Under this plan, if we let the outfitters take the truck that's pulling the canoe trailer, then at the end of the trip (Monday) it will be sitting at the take-out and we can start loading it up while another crew of drivers completes the shuttle by going back upstream for the other vehicles.  In order to to THAT, we need to have a second car at the take-out, right?  Not a problem.   Ian and Stuart will be coming from St. Louis which is a much shorter drive than the rest of us so they would have been sitting at the put-in waiting for us anyway, drinking and throwing knives between each other's feet.  They can just as easily wait for us at the take-out, in the parking lot by the forest preserve, where we will pick them up, leave their rental car, and take them upstream with us to Akers Ferry.   

In a happy coincidence of geography, the route to the Current River from Tennessee takes us right past the take-out before we get to the put-in.  See below.

So it all sounds too good to be true but what will such an indulgence cost us?  We called Akers Ferry Canoe Rental and they said yes, they would drive our vehicle to the take-out.  But because of the time and distance involved they would have to charge....$50.  Let's see, with fourteen members going on the spring trip, that comes out to about $3.50 per person.   All opposed say nay. 

Pete, this means when you bike from New Orleans to Missouri you should head for the take-out at Round Springs to wait for us there instead of Akers Ferry.  If it's not too far out of your way.

## Your objective
Answer these questions from the canoe trip plan.
(a) Which city will Ian and Stuart be coming from?
(b) How much did Akers Ferry Canoe Rental say it would charge to drive the vehicle to the take-out?
(c) Where is Pete told to wait for the group?
Rely only on the canoe trip plan, not on the entries.

## Data excerpts
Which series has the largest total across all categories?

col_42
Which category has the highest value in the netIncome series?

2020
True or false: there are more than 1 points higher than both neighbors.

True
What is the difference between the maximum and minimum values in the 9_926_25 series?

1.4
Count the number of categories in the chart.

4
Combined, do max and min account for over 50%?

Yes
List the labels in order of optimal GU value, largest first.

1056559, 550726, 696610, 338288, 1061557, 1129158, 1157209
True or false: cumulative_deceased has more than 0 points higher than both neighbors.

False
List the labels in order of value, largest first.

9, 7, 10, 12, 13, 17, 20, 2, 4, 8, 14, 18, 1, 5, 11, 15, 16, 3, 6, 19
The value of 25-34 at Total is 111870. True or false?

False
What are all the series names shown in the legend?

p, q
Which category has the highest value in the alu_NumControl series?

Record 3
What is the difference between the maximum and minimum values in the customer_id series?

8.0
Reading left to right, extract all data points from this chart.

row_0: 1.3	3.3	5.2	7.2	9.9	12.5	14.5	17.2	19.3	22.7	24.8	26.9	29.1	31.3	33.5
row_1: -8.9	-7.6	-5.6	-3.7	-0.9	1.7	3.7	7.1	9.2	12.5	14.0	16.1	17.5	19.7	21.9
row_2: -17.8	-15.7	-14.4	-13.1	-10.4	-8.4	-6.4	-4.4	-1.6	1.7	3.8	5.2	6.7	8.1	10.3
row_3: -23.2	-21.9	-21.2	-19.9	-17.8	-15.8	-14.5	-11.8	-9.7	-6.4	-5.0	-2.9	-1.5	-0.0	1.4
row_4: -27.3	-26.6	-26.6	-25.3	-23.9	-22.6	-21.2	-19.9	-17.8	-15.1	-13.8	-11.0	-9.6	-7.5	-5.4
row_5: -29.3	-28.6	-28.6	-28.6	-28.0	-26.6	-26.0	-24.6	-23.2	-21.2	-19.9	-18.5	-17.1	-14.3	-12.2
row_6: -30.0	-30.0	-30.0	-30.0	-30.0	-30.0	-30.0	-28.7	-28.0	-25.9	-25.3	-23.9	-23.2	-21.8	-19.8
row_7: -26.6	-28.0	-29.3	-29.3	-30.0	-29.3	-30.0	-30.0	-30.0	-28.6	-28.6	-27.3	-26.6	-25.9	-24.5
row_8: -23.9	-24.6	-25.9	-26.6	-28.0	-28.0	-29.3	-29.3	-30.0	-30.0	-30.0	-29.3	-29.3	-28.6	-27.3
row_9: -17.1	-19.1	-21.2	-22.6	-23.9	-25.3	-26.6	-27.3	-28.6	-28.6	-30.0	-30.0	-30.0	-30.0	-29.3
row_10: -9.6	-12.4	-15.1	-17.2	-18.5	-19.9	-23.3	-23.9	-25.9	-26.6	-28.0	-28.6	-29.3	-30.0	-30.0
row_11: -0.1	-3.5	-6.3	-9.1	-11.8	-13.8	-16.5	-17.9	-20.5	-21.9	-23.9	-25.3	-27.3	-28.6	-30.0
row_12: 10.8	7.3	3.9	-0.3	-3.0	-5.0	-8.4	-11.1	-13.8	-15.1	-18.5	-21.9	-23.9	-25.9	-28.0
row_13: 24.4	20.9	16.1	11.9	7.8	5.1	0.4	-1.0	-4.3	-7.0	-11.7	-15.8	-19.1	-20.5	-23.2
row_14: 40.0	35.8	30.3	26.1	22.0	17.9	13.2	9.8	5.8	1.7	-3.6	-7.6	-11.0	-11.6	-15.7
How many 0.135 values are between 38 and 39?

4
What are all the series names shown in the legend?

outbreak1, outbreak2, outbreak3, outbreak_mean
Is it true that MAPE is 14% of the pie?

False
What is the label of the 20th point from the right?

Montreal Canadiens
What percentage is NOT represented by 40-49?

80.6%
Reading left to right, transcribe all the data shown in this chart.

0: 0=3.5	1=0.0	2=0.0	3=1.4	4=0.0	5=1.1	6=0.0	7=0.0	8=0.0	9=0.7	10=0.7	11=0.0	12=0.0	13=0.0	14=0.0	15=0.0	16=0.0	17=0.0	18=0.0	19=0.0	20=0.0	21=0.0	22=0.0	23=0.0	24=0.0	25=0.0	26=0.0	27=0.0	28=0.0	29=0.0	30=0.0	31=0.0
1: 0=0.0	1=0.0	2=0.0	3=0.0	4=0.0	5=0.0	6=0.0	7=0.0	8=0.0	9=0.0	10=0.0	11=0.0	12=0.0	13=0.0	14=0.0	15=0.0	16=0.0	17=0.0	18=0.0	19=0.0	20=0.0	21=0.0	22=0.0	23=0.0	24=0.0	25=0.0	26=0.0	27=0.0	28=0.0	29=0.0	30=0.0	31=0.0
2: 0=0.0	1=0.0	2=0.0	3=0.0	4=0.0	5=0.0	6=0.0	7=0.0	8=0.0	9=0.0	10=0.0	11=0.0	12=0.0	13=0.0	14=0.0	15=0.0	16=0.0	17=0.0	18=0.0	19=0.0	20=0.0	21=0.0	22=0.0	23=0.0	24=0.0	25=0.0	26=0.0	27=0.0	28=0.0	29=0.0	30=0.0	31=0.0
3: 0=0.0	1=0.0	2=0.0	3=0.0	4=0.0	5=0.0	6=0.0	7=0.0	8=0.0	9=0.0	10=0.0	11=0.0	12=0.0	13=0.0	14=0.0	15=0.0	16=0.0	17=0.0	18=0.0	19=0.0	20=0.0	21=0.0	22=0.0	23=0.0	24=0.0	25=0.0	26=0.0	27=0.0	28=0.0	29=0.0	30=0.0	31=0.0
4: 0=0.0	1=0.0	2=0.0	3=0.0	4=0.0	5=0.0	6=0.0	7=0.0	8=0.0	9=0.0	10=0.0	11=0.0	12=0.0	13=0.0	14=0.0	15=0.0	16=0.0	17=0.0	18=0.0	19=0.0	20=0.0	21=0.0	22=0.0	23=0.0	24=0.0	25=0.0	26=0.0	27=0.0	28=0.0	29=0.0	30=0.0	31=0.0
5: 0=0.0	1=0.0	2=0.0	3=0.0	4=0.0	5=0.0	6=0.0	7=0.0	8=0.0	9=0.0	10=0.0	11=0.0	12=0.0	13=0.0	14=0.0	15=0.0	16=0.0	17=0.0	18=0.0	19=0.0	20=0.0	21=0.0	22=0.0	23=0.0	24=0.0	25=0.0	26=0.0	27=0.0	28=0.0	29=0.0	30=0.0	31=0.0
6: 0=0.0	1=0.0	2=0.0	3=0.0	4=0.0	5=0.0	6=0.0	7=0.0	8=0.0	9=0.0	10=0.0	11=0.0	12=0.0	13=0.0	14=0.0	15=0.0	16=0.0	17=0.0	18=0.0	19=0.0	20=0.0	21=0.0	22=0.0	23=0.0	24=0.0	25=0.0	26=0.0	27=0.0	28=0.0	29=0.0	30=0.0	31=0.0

## Exercise output
(a) St. Louis
(b) $50
(c) At the take-out at Round Springs